Si le fait n'était pas vrai, ce que j'espère, il faut qu'on
surveille de près, tous ces jours, ces endroits saints... Nous ne sommes
pas tranquilles. Puisse la Providence avoir pitié de nous !
LETTRE 3
Alger, le 11 juin 1896
Comité Consistorial de Bienfaisance Israélite d'Alger
Cabinet du Président Monsieur le Grand Rabbin,
Je viens de recevoir votre lettre de ce jour. J'ai eu déjà connaissance
de cet entrefilet de la Vigie. Mais hier à 5 heures du soir on a découvert
le tombeau d'un illustre Rabbin, le rabbin Saadia Zeraffa l'auteur d'une sainte
prière qu'on lit dans la grande Synagogue le soir de Kippour. Son décès
remonte à 254 ans selon son Epitaphe. Il mourut d'une mort subite au
moment où il adressait au Ciel une sublime prière pour obtenir
la pluie.
En raison de la sainteté de ce grand homme il a été décidé
que les Rabbins feront la
Tebila ainsi que les
Guebayims
et leur personnel honorable désignés pour l'inhumation du Rab.
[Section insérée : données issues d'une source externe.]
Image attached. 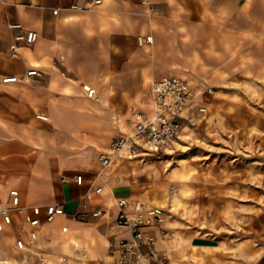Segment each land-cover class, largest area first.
<instances>
[{"label": "crops", "instance_id": "1", "mask_svg": "<svg viewBox=\"0 0 264 264\" xmlns=\"http://www.w3.org/2000/svg\"><path fill=\"white\" fill-rule=\"evenodd\" d=\"M177 1L148 0L145 5L141 0H102L99 6H92V0H34L36 7L31 8L27 0H8V6H14L15 19L7 24L3 21L1 27L0 78L16 76L19 81H0V191L5 197L10 189H17L26 207L62 204L64 209L63 216L40 227L33 249L41 251L45 238L59 251L72 247L94 256L88 242L91 238L97 240L96 252L101 255L108 244L111 252L116 239L129 237L128 230L116 221L120 210L116 202L125 199L123 211L134 213L135 203L147 192V182L137 181L129 167L146 156L136 161L117 156L108 168L101 166L99 156L109 153L113 139L131 131L128 108L142 112L147 108L146 99L144 106L138 104V91L144 84L159 76L175 75L177 69L195 71V45L210 39L202 28L238 27L239 22L254 20V13L251 17L245 14L241 1L229 11L227 0H208L209 9L202 16L199 9L198 18L195 6L189 3L185 11ZM55 8L59 9L57 15L52 14ZM183 12L186 19L181 18ZM11 23H21L38 34L34 45L18 49L17 58L11 57L9 49ZM140 37H150L153 42L139 44ZM184 37L188 40L182 41ZM223 54L203 55L197 77L204 79L219 69L220 64L206 61L222 59ZM31 68L39 75L26 77ZM85 73L93 77L97 101L85 96L78 84ZM134 77L136 86L129 83ZM201 106L205 104L198 97L182 114L178 140L189 138L186 133L191 130H184L190 129L195 117L205 116L206 112L198 111ZM76 176L82 177L81 185L76 184ZM95 187L101 188L100 194L92 193ZM86 195L89 209L84 214L81 204ZM94 208L101 209L97 217L90 213ZM79 213L82 221L71 218ZM21 218L14 215V228L6 227L0 233L13 241Z\"/></svg>", "mask_w": 264, "mask_h": 264}, {"label": "rangeland", "instance_id": "2", "mask_svg": "<svg viewBox=\"0 0 264 264\" xmlns=\"http://www.w3.org/2000/svg\"><path fill=\"white\" fill-rule=\"evenodd\" d=\"M240 1L245 14L251 17L254 13V20L239 22L238 27L202 28L210 39L195 45V71L177 69V74L167 75L189 82L195 94L210 87L211 92L199 97L211 110L206 109L204 117H195L189 127L194 132L186 133L189 138L174 141L129 167L137 181L147 182V192L138 201L150 210H159L164 217L160 226L151 229L155 237L153 255L138 264H264V0H227L229 11ZM8 3L0 0V36L3 21L7 24L15 19L14 6ZM177 3L185 11L189 3L195 6L197 18L199 9L202 16L210 6L208 0ZM183 13L185 17L181 18L186 19L187 13ZM218 38L227 42L216 43ZM218 52L224 53L222 59L206 62L221 67L199 79L202 56ZM164 76L143 85L138 91L139 96L142 94L138 104L144 106L143 93L147 94L152 81ZM80 78L78 84L86 96L93 77L85 73ZM129 81L136 86V77ZM213 113L212 124L208 125L206 120ZM149 168L151 176L147 178ZM172 196L178 198L175 204ZM4 234L0 264H115L113 258H107L111 255L109 244L98 255L95 238H91L94 244L88 241L94 256L88 251L86 256L83 250L72 247L59 251L45 238L41 251H19Z\"/></svg>", "mask_w": 264, "mask_h": 264}, {"label": "built area", "instance_id": "3", "mask_svg": "<svg viewBox=\"0 0 264 264\" xmlns=\"http://www.w3.org/2000/svg\"><path fill=\"white\" fill-rule=\"evenodd\" d=\"M27 1L28 7H36L34 0ZM101 3L102 0H92L91 5L99 6ZM141 3L146 5L148 0H141ZM71 8L77 9V6L72 5ZM58 12V8L52 10L53 15H57ZM8 28L12 33V44L9 47L12 58L18 57L20 47H30L38 40L37 32L25 29L21 23H11ZM138 42L152 44L153 41L150 37L146 39L140 37ZM37 75L39 72L36 68L27 70L25 74L26 77ZM0 81L2 84H13L18 82L19 78L2 76ZM203 92H211V88L204 87L202 92L195 94L187 81L178 77L164 76L152 81L147 90V95L151 98L152 115L149 116L137 108L130 107L127 121L131 125V132L113 139L109 153L99 156L101 166L107 168L117 156H122L126 160L141 159L171 146L181 135L182 114ZM87 96L94 97L95 91L89 89ZM198 111L204 113L205 107H199ZM38 118L42 119L40 116ZM61 179L64 182L67 180L66 177ZM82 180L81 176L75 177L77 185H81ZM100 192V187L92 190L94 194ZM87 199L86 195L81 204L84 214H87L86 210L89 209ZM116 204L120 209L116 221L128 230L129 237L116 239L113 242L110 257L114 259L115 264H138L153 255L155 237L151 229L160 226L164 222V217L159 210H150L139 201L135 203L134 214L123 211L127 206L125 199L117 200ZM90 213L93 217H97L101 214V209L94 208ZM14 215H22L13 232L14 247L21 251H29L34 248L39 228L43 223L52 220L53 217L64 215V209L62 204L26 207L21 204L17 189H10L5 197L0 191V232H4L6 227L14 228ZM80 215V213L72 215V219L77 220Z\"/></svg>", "mask_w": 264, "mask_h": 264}, {"label": "bare ground", "instance_id": "4", "mask_svg": "<svg viewBox=\"0 0 264 264\" xmlns=\"http://www.w3.org/2000/svg\"><path fill=\"white\" fill-rule=\"evenodd\" d=\"M94 91H95V89H93ZM88 92H89V90L87 91V93L86 94H88ZM96 93V92H95ZM140 97H142V94H141V96ZM143 97L146 99V101H147V108L146 109H142L147 115H149V116H151L152 115V103H151V98H150V96L149 95H147V94H145V93H143ZM94 99L97 101L98 100V97H97V95L95 94V96H94ZM207 110H211V108H210V106H208L207 108H206ZM42 119H44L45 117L44 116H42V115H39ZM214 116H215V114L213 113V114H210L209 116H208V118H207V120H206V122H207V124L208 125H211L212 124V121H213V118H214ZM130 125V124H129ZM130 127H131V125H130ZM188 130H191V129H188V128H185V132L186 131H188ZM131 132V131H130ZM194 131H190V133H193ZM129 133V132H128ZM112 164V163H111ZM108 167H110V166H108ZM107 167V168H108ZM172 201H173V204H175V202L177 201L178 202V200H177V198H176V196H172ZM154 209V208H153ZM136 212V210L134 211V213ZM133 213V214H134ZM63 216V215H62ZM58 217H60V216H58ZM57 217H53V219L52 220H50V221H48V222H45V223H50V222H52V221H54L55 219H56ZM45 223H43V225L45 224ZM42 225V226H43ZM41 226V227H42ZM40 229V228H39ZM65 230H67V228L66 227H63V228H61V232L62 233H65L64 231ZM5 232V231H4ZM1 234L2 233H0V241L2 240L1 239ZM16 249V248H15ZM75 249H79V245H77V244H75ZM18 250V249H17ZM19 251H21V250H19Z\"/></svg>", "mask_w": 264, "mask_h": 264}]
</instances>
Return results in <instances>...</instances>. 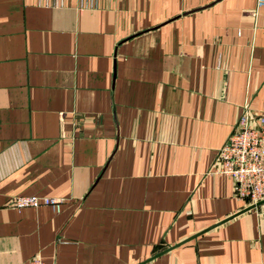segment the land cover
I'll return each mask as SVG.
<instances>
[{
    "label": "crops",
    "instance_id": "1",
    "mask_svg": "<svg viewBox=\"0 0 264 264\" xmlns=\"http://www.w3.org/2000/svg\"><path fill=\"white\" fill-rule=\"evenodd\" d=\"M79 2L0 0V264H264V208L210 173L264 113V8Z\"/></svg>",
    "mask_w": 264,
    "mask_h": 264
},
{
    "label": "built area",
    "instance_id": "2",
    "mask_svg": "<svg viewBox=\"0 0 264 264\" xmlns=\"http://www.w3.org/2000/svg\"><path fill=\"white\" fill-rule=\"evenodd\" d=\"M93 0H80L79 6L92 8ZM46 7L58 8L63 0H43ZM264 8V0H256L252 15ZM210 173L225 176L233 183L234 196L247 206L264 202V113L251 110L246 104L240 117L215 155ZM63 200L49 197L18 196L10 207L15 210L46 207L54 214L61 211ZM264 208V203L257 208ZM264 213V211L262 212ZM28 264H47L39 256L30 258Z\"/></svg>",
    "mask_w": 264,
    "mask_h": 264
},
{
    "label": "water",
    "instance_id": "3",
    "mask_svg": "<svg viewBox=\"0 0 264 264\" xmlns=\"http://www.w3.org/2000/svg\"><path fill=\"white\" fill-rule=\"evenodd\" d=\"M264 202H262V203H259V204H257L256 206H250V207H248L247 209H246V211H249V210H252V209H254V208H256V207H259L260 205H262Z\"/></svg>",
    "mask_w": 264,
    "mask_h": 264
}]
</instances>
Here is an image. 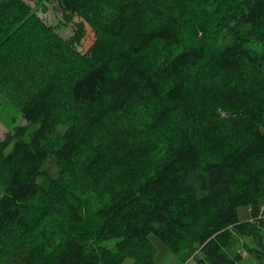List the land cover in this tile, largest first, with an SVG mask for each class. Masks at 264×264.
Listing matches in <instances>:
<instances>
[{
	"label": "trees",
	"instance_id": "1",
	"mask_svg": "<svg viewBox=\"0 0 264 264\" xmlns=\"http://www.w3.org/2000/svg\"><path fill=\"white\" fill-rule=\"evenodd\" d=\"M0 90V264H264V0H0Z\"/></svg>",
	"mask_w": 264,
	"mask_h": 264
},
{
	"label": "rangeland",
	"instance_id": "2",
	"mask_svg": "<svg viewBox=\"0 0 264 264\" xmlns=\"http://www.w3.org/2000/svg\"><path fill=\"white\" fill-rule=\"evenodd\" d=\"M32 6H35L38 0H27ZM47 9H39V15L48 23L52 25H56L58 28V32L64 38H69L73 35L75 29V23L78 21V18L75 17L72 22H67L63 15L62 11L50 2H46ZM87 24V23H86ZM92 28L87 24L86 26V34L82 39L81 43L78 45V48L82 52H86L89 50L90 46L93 44L95 37ZM26 121L19 109V104L15 101H12L4 92L0 90V140L4 137L5 133L9 130H12L15 126L24 124ZM61 131H65L67 126H61ZM46 171L50 173L52 176L58 175V168L56 165V161L54 157H49L47 163L45 165ZM96 188V186L94 187ZM3 190L0 185V196ZM87 194V193H86ZM81 195L87 198L90 201H94L97 197L95 193ZM95 197V198H93ZM262 210L264 212V196L261 198ZM237 212L239 217L242 220H246L250 218V209L248 206L241 205L237 208ZM251 219V218H250ZM264 224V223H263ZM264 231V230H263ZM151 238L156 247L155 261L156 264H203L199 258L189 257L188 251L182 252H174L167 245H165L161 240H159L154 234H151ZM117 239H110L104 241L103 244L114 247ZM243 243H247L251 246H255L258 249H263L261 245H259L255 240L251 238H243L239 235L233 240L231 244V251L241 252L243 256L242 263L243 264H259L256 256L251 254H246L244 251ZM131 260L127 259L125 264H130Z\"/></svg>",
	"mask_w": 264,
	"mask_h": 264
}]
</instances>
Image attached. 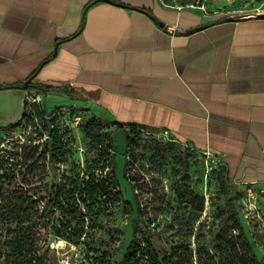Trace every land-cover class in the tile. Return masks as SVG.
Returning a JSON list of instances; mask_svg holds the SVG:
<instances>
[{"label": "crops", "instance_id": "1", "mask_svg": "<svg viewBox=\"0 0 264 264\" xmlns=\"http://www.w3.org/2000/svg\"><path fill=\"white\" fill-rule=\"evenodd\" d=\"M260 13L264 0H0V125L23 117L29 93L53 97L167 132L218 156L233 182L263 185ZM239 14L252 16L224 20Z\"/></svg>", "mask_w": 264, "mask_h": 264}, {"label": "rangeland", "instance_id": "2", "mask_svg": "<svg viewBox=\"0 0 264 264\" xmlns=\"http://www.w3.org/2000/svg\"><path fill=\"white\" fill-rule=\"evenodd\" d=\"M166 1L190 3L200 0ZM37 97L29 93L26 100L38 102L34 101ZM42 103L50 112L66 102L49 97ZM64 108L71 113L70 118L62 121L72 127L73 142L66 146L62 157L49 153L46 160L34 164V169L30 165L32 161L25 160L27 151L22 142L29 143L30 138L38 136L36 126L25 123L0 133L3 186L18 188L29 194L31 200H39L41 210L47 205V211H50L48 197L43 196H48L58 184H66L69 188L70 180L76 176L88 177L94 172L102 177L109 169H102L100 146L92 144L82 125L74 122V112L83 108L76 105H65ZM109 131L103 129L102 132ZM125 142V131L115 129L112 154L122 198L112 204L108 202L109 213L93 214L86 219L83 234L73 233L71 241L54 235L51 226L67 219L80 226L79 214L72 217L61 210L53 211L51 216L55 223L42 229L48 238L42 242L44 249L48 248V264H110L120 260L140 221V214L141 227L156 234L158 247L170 249L189 244L194 260H199L202 255L203 263L222 261L224 264L232 254L230 259H235L230 264H240L243 260L250 261L249 244L254 262L264 264V184L235 183L228 179L218 156L189 147L171 136L152 132L137 133L135 155L125 170ZM42 149L43 143L38 152ZM38 216L39 213L32 210L26 226L37 230ZM31 228L24 231H32ZM29 236L33 238L34 234ZM138 240H141L140 235ZM2 241L4 235L0 229V251Z\"/></svg>", "mask_w": 264, "mask_h": 264}, {"label": "trees", "instance_id": "3", "mask_svg": "<svg viewBox=\"0 0 264 264\" xmlns=\"http://www.w3.org/2000/svg\"><path fill=\"white\" fill-rule=\"evenodd\" d=\"M35 87L44 91L47 90L43 86L38 85ZM67 111L69 110L65 109L64 106H58L49 112L44 108L43 103L26 100L23 117L18 122L8 126L0 125V133L7 128L17 127L25 123L29 126H36L38 136L30 138L29 143L22 142V146L27 151L25 152V160L32 161L30 165L34 169V164L39 160H46L49 153L62 157L66 146L73 142L72 127L69 124H63L65 121H62L66 117H71V113ZM76 114L74 112L73 118ZM80 124L85 135L90 138L91 143L100 146L102 169L109 168L106 175L101 177L91 172L88 177L83 176L80 178V176H76L70 180L69 188L66 184H58L53 192L48 196H43L45 199L48 197L47 202L51 207L50 211H47V205L41 210L39 200H31L29 194H25L18 188L7 189L4 187L2 182L4 174H0V229H2L4 235V241L1 242L0 264H48V248L44 249L45 243H42L47 241L48 238L47 234L42 232V229H47L52 222L55 223L51 216L53 211L61 210L63 213L72 215V217L79 214L82 221L80 226L72 224V219L51 226L54 235L71 241L73 233L77 236L83 234L86 219H90L93 214L109 213L108 202L112 204L122 198L119 179L116 175V164L112 154L115 151L114 130L121 128L126 133L125 170L128 169V165L132 161L131 158L135 155L137 133H157L136 124L105 122L94 114L88 113V111L84 113L82 121L77 125ZM103 129H109L110 131L102 132ZM42 143L44 149L38 152ZM224 168L228 179H230L225 165ZM126 175L129 176L128 172H126ZM32 210L39 213L37 230L32 229L31 226H26L31 219ZM232 214L235 218H238L235 212ZM139 219L140 221L134 227L133 237L125 253L120 260L110 264H223L222 261L220 263L215 261L203 263L202 255L199 256V260H194L193 250L189 244H181L178 247L172 246L170 249L156 246L155 240L159 238L153 231L141 227L142 214L139 215ZM26 228H31L32 231H24ZM30 234H34V237L31 238ZM138 235L141 236V240H138ZM29 237L31 240H28ZM27 245L32 247L33 250L26 248ZM247 245L250 249V261L243 260L240 264H258L254 262L252 246ZM231 256L232 254L227 257L229 259L224 264L232 263L231 261L235 258L230 259ZM1 257H3V260Z\"/></svg>", "mask_w": 264, "mask_h": 264}, {"label": "water", "instance_id": "4", "mask_svg": "<svg viewBox=\"0 0 264 264\" xmlns=\"http://www.w3.org/2000/svg\"><path fill=\"white\" fill-rule=\"evenodd\" d=\"M109 1H112V0H109ZM122 5L125 6V4H122ZM251 16H252L251 14H239V15H235V16H228L224 20H233V21H235V20H242L244 18L251 17ZM257 17L264 18V13L258 14ZM165 28H166L167 31H169L171 33L174 32V28L172 26H170V25H165ZM197 30H198L197 28H194V29L189 30L188 32L191 33V32H195ZM28 85H29V81L25 82L22 87L23 88H26V87H28Z\"/></svg>", "mask_w": 264, "mask_h": 264}, {"label": "built area", "instance_id": "5", "mask_svg": "<svg viewBox=\"0 0 264 264\" xmlns=\"http://www.w3.org/2000/svg\"><path fill=\"white\" fill-rule=\"evenodd\" d=\"M34 101H38V102H41V103H42V100L39 99L38 97H37ZM85 112H86V110H84V109H81V110H79V111L77 112V114H76L75 117H74V122H75L76 124H79V123L82 121ZM160 134L167 135V132H164V133L162 132V133H160Z\"/></svg>", "mask_w": 264, "mask_h": 264}]
</instances>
qui doit s'opérer ce matin avec la récitation des psaumes et
le cérémonial qui s'y rattache. Ainsi tout a été
réglé pour ce matin où une bonne partie de la communauté
s'y rendra en faisant une sorte d'
Hesped (élégie).
Recevez, Monsieur le Grand Rabbin, l'assurance de mes sentiments respectueux,
votre dévoué
H.S. Cohen Solal
En conclusion de ce survol rapide, il convient de rendre hommage à
la perspicacité des responsables de la Société pour l'Histoire
des Israélites d'Alsace et de Lorraine. En acquérant cette collection
importante préservée providentiellement, ils ont rendu un énorme
service aux chercheurs qui, nous l'espérons, y auront bientôt
accès.
Le Grand Rabbin Moïse Weil est mort à Alger en janvier
1914, sa tombe se trouve dans le carré des rabbins du cimetière
de Saint-Eugène près d'Alger. Merci à Jean-Paul Durand
de nous avoir communiqué cette information.